── Data shown ──

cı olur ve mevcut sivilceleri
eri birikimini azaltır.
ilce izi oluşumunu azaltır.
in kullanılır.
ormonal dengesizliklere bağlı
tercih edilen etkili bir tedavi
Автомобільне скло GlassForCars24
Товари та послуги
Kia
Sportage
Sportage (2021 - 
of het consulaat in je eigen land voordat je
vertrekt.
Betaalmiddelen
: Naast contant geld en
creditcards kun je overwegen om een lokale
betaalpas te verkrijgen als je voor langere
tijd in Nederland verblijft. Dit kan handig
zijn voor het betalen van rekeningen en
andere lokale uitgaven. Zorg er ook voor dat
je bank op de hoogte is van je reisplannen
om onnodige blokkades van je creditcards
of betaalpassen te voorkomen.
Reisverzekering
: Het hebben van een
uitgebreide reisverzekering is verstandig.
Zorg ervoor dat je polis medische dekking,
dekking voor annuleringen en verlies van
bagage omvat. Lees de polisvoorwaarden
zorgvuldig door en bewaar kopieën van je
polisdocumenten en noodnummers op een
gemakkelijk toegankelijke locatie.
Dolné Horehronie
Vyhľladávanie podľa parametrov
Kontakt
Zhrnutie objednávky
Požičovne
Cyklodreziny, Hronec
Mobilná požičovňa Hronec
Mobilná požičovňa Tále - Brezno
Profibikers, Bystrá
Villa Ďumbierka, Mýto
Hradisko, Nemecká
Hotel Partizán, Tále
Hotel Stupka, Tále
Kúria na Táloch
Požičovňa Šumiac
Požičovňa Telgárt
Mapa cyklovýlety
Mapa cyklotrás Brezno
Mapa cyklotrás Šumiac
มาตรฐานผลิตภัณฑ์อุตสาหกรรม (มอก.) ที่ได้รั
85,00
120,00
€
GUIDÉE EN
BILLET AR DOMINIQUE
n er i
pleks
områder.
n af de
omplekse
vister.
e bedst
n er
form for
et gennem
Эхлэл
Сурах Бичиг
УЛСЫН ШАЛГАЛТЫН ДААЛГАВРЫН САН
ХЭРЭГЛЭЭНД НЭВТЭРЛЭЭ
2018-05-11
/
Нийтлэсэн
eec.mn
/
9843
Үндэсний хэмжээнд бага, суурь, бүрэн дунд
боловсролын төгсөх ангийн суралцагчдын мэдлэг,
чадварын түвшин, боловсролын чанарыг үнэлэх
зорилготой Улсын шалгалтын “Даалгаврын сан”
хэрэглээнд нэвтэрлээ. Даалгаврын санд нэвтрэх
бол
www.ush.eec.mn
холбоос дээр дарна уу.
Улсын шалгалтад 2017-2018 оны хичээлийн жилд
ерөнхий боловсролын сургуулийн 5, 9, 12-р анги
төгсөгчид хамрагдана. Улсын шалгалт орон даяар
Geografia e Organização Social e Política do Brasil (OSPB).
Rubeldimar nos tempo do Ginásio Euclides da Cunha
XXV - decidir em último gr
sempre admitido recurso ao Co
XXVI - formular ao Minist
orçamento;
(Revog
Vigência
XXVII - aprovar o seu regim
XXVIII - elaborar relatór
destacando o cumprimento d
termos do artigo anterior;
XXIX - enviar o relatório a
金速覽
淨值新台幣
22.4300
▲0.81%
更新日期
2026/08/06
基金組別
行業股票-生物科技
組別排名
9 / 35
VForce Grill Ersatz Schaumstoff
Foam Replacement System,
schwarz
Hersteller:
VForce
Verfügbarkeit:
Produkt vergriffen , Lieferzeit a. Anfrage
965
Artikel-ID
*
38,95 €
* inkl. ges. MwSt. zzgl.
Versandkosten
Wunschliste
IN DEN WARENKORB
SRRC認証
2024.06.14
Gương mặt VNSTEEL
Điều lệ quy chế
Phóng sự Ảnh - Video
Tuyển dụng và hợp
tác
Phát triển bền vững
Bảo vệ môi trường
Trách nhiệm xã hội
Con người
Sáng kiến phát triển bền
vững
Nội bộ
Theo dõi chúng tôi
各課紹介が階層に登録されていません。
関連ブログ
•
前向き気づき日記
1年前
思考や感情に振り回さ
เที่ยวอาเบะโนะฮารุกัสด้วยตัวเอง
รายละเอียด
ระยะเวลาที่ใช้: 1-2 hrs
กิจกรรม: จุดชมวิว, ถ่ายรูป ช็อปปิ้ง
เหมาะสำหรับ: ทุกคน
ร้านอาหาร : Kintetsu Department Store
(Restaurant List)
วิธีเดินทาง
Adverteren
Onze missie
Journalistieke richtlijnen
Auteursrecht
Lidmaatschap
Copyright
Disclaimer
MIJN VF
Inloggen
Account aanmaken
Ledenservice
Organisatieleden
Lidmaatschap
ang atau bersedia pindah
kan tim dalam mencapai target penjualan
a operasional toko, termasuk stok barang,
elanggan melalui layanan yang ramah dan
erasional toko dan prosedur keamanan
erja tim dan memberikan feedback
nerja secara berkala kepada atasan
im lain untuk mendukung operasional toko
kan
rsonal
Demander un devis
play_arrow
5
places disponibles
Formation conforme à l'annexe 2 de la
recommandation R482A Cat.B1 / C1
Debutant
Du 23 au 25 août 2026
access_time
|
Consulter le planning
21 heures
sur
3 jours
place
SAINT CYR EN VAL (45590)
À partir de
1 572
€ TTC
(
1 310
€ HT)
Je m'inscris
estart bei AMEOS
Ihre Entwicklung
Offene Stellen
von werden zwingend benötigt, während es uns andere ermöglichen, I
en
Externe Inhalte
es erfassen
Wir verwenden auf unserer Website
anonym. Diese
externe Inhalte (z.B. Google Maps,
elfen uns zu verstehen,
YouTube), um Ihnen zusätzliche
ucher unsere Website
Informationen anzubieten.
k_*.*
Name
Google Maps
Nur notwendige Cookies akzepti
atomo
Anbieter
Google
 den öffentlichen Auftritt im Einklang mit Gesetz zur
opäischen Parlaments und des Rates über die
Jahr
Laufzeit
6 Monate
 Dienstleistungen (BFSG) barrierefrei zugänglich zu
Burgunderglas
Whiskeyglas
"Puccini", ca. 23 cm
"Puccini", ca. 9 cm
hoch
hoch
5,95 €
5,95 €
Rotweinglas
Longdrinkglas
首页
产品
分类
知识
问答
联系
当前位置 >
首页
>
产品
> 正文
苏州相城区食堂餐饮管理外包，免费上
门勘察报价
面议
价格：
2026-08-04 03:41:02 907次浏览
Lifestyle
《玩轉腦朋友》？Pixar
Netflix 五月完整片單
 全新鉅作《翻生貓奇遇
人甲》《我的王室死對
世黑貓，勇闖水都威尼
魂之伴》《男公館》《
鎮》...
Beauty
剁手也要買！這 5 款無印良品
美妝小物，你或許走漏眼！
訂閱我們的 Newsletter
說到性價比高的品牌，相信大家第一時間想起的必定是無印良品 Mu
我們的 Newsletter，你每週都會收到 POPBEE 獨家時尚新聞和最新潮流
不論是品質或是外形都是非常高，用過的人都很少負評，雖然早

───

The problem
Put every line of text from all the rows above into a JSON list of strings, one string per line, and leave out blank lines.

Reply to the exercise
[
  "cı olur ve mevcut sivilceleri",
  "eri birikimini azaltır.",
  "ilce izi oluşumunu azaltır.",
  "in kullanılır.",
  "ormonal dengesizliklere bağlı",
  "tercih edilen etkili bir tedavi",
  "Автомобільне скло GlassForCars24",
  "Товари та послуги",
  "Kia",
  "Sportage",
  "Sportage (2021 - ",
  "of het consulaat in je eigen land voordat je",
  "vertrekt.",
  "Betaalmiddelen",
  ": Naast contant geld en",
  "creditcards kun je overwegen om een lokale",
  "betaalpas te verkrijgen als je voor langere",
  "tijd in Nederland verblijft. Dit kan handig",
  "zijn voor het betalen van rekeningen en",
  "andere lokale uitgaven. Zorg er ook voor dat",
  "je bank op de hoogte is van je reisplannen",
  "om onnodige blokkades van je creditcards",
  "of betaalpassen te voorkomen.",
  "Reisverzekering",
  ": Het hebben van een",
  "uitgebreide reisverzekering is verstandig.",
  "Zorg ervoor dat je polis medische dekking,",
  "dekking voor annuleringen en verlies van",
  "bagage omvat. Lees de polisvoorwaarden",
  "zorgvuldig door en bewaar kopieën van je",
  "polisdocumenten en noodnummers op een",
  "gemakkelijk toegankelijke locatie.",
  "Dolné Horehronie",
  "Vyhľladávanie podľa parametrov",
  "Kontakt",
  "Zhrnutie objednávky",
  "Požičovne",
  "Cyklodreziny, Hronec",
  "Mobilná požičovňa Hronec",
  "Mobilná požičovňa Tále - Brezno",
  "Profibikers, Bystrá",
  "Villa Ďumbierka, Mýto",
  "Hradisko, Nemecká",
  "Hotel Partizán, Tále",
  "Hotel Stupka, Tále",
  "Kúria na Táloch",
  "Požičovňa Šumiac",
  "Požičovňa Telgárt",
  "Mapa cyklovýlety",
  "Mapa cyklotrás Brezno",
  "Mapa cyklotrás Šumiac",
  "มาตรฐานผลิตภัณฑ์อุตสาหกรรม (มอก.) ที่ได้รั",
  "85,00",
  "120,00",
  "€",
  "GUIDÉE EN",
  "BILLET AR DOMINIQUE",
  "n er i",
  "pleks",
  "områder.",
  "n af de",
  "omplekse",
  "vister.",
  "e bedst",
  "n er",
  "form for",
  "et gennem",
  "Эхлэл",
  "Сурах Бичиг",
  "УЛСЫН ШАЛГАЛТЫН ДААЛГАВРЫН САН",
  "ХЭРЭГЛЭЭНД НЭВТЭРЛЭЭ",
  "2018-05-11",
  "/",
  "Нийтлэсэн",
  "eec.mn",
  "/",
  "9843",
  "Үндэсний хэмжээнд бага, суурь, бүрэн дунд",
  "боловсролын төгсөх ангийн суралцагчдын мэдлэг,",
  "чадварын түвшин, боловсролын чанарыг үнэлэх",
  "зорилготой Улсын шалгалтын “Даалгаврын сан”",
  "хэрэглээнд нэвтэрлээ. Даалгаврын санд нэвтрэх",
  "бол",
  "www.ush.eec.mn",
  "холбоос дээр дарна уу.",
  "Улсын шалгалтад 2017-2018 оны хичээлийн жилд",
  "ерөнхий боловсролын сургуулийн 5, 9, 12-р анги",
  "төгсөгчид хамрагдана. Улсын шалгалт орон даяар",
  "Geografia e Organização Social e Política do Brasil (OSPB).",
  "Rubeldimar nos tempo do Ginásio Euclides da Cunha",
  "XXV - decidir em último gr",
  "sempre admitido recurso ao Co",
  "XXVI - formular ao Minist",
  "orçamento;",
  "(Revog",
  "Vigência",
  "XXVII - aprovar o seu regim",
  "XXVIII - elaborar relatór",
  "destacando o cumprimento d",
  "termos do artigo anterior;",
  "XXIX - enviar o relatório a",
  "金速覽",
  "淨值新台幣",
  "22.4300",
  "▲0.81%",
  "更新日期",
  "2026/08/06",
  "基金組別",
  "行業股票-生物科技",
  "組別排名",
  "9 / 35",
  "VForce Grill Ersatz Schaumstoff",
  "Foam Replacement System,",
  "schwarz",
  "Hersteller:",
  "VForce",
  "Verfügbarkeit:",
  "Produkt vergriffen , Lieferzeit a. Anfrage",
  "965",
  "Artikel-ID",
  "*",
  "38,95 €",
  "* inkl. ges. MwSt. zzgl.",
  "Versandkosten",
  "Wunschliste",
  "IN DEN WARENKORB",
  "SRRC認証",
  "2024.06.14",
  "Gương mặt VNSTEEL",
  "Điều lệ quy chế",
  "Phóng sự Ảnh - Video",
  "Tuyển dụng và hợp",
  "tác",
  "Phát triển bền vững",
  "Bảo vệ môi trường",
  "Trách nhiệm xã hội",
  "Con người",
  "Sáng kiến phát triển bền",
  "vững",
  "Nội bộ",
  "Theo dõi chúng tôi",
  "各課紹介が階層に登録されていません。",
  "関連ブログ",
  "•",
  "前向き気づき日記",
  "1年前",
  "思考や感情に振り回さ",
  "เที่ยวอาเบะโนะฮารุกัสด้วยตัวเอง",
  "รายละเอียด",
  "ระยะเวลาที่ใช้: 1-2 hrs",
  "กิจกรรม: จุดชมวิว, ถ่ายรูป ช็อปปิ้ง",
  "เหมาะสำหรับ: ทุกคน",
  "ร้านอาหาร : Kintetsu Department Store",
  "(Restaurant List)",
  "วิธีเดินทาง",
  "Adverteren",
  "Onze missie",
  "Journalistieke richtlijnen",
  "Auteursrecht",
  "Lidmaatschap",
  "Copyright",
  "Disclaimer",
  "MIJN VF",
  "Inloggen",
  "Account aanmaken",
  "Ledenservice",
  "Organisatieleden",
  "Lidmaatschap",
  "ang atau bersedia pindah",
  "kan tim dalam mencapai target penjualan",
  "a operasional toko, termasuk stok barang,",
  "elanggan melalui layanan yang ramah dan",
  "erasional toko dan prosedur keamanan",
  "erja tim dan memberikan feedback",
  "nerja secara berkala kepada atasan",
  "im lain untuk mendukung operasional toko",
  "kan",
  "rsonal",
  "Demander un devis",
  "play_arrow",
  "5",
  "places disponibles",
  "Formation conforme à l'annexe 2 de la",
  "recommandation R482A Cat.B1 / C1",
  "Debutant",
  "Du 23 au 25 août 2026",
  "access_time",
  "|",
  "Consulter le planning",
  "21 heures",
  "sur",
  "3 jours",
  "place",
  "SAINT CYR EN VAL (45590)",
  "À partir de",
  "1 572",
  "€ TTC",
  "(",
  "1 310",
  "€ HT)",
  "Je m'inscris",
  "estart bei AMEOS",
  "Ihre Entwicklung",
  "Offene Stellen",
  "von werden zwingend benötigt, während es uns andere ermöglichen, I",
  "en",
  "Externe Inhalte",
  "es erfassen",
  "Wir verwenden auf unserer Website",
  "anonym. Diese",
  "externe Inhalte (z.B. Google Maps,",
  "elfen uns zu verstehen,",
  "YouTube), um Ihnen zusätzliche",
  "ucher unsere Website",
  "Informationen anzubieten.",
  "k_*.*",
  "Name",
  "Google Maps",
  "Nur notwendige Cookies akzepti",
  "atomo",
  "Anbieter",
  "Google",
  " den öffentlichen Auftritt im Einklang mit Gesetz zur",
  "opäischen Parlaments und des Rates über die",
  "Jahr",
  "Laufzeit",
  "6 Monate",
  " Dienstleistungen (BFSG) barrierefrei zugänglich zu",
  "Burgunderglas",
  "Whiskeyglas",
  "\"Puccini\", ca. 23 cm",
  "\"Puccini\", ca. 9 cm",
  "hoch",
  "hoch",
  "5,95 €",
  "5,95 €",
  "Rotweinglas",
  "Longdrinkglas",
  "首页",
  "产品",
  "分类",
  "知识",
  "问答",
  "联系",
  "当前位置 >",
  "首页",
  ">",
  "产品",
  "> 正文",
  "苏州相城区食堂餐饮管理外包，免费上",
  "门勘察报价",
  "面议",
  "价格：",
  "2026-08-04 03:41:02 907次浏览",
  "Lifestyle",
  "《玩轉腦朋友》？Pixar",
  "Netflix 五月完整片單",
  " 全新鉅作《翻生貓奇遇",
  "人甲》《我的王室死對",
  "世黑貓，勇闖水都威尼",
  "魂之伴》《男公館》《",
  "鎮》...",
  "Beauty",
  "剁手也要買！這 5 款無印良品",
  "美妝小物，你或許走漏眼！",
  "訂閱我們的 Newsletter",
  "說到性價比高的品牌，相信大家第一時間想起的必定是無印良品 Mu",
  "我們的 Newsletter，你每週都會收到 POPBEE 獨家時尚新聞和最新潮流",
  "不論是品質或是外形都是非常高，用過的人都很少負評，雖然早"
]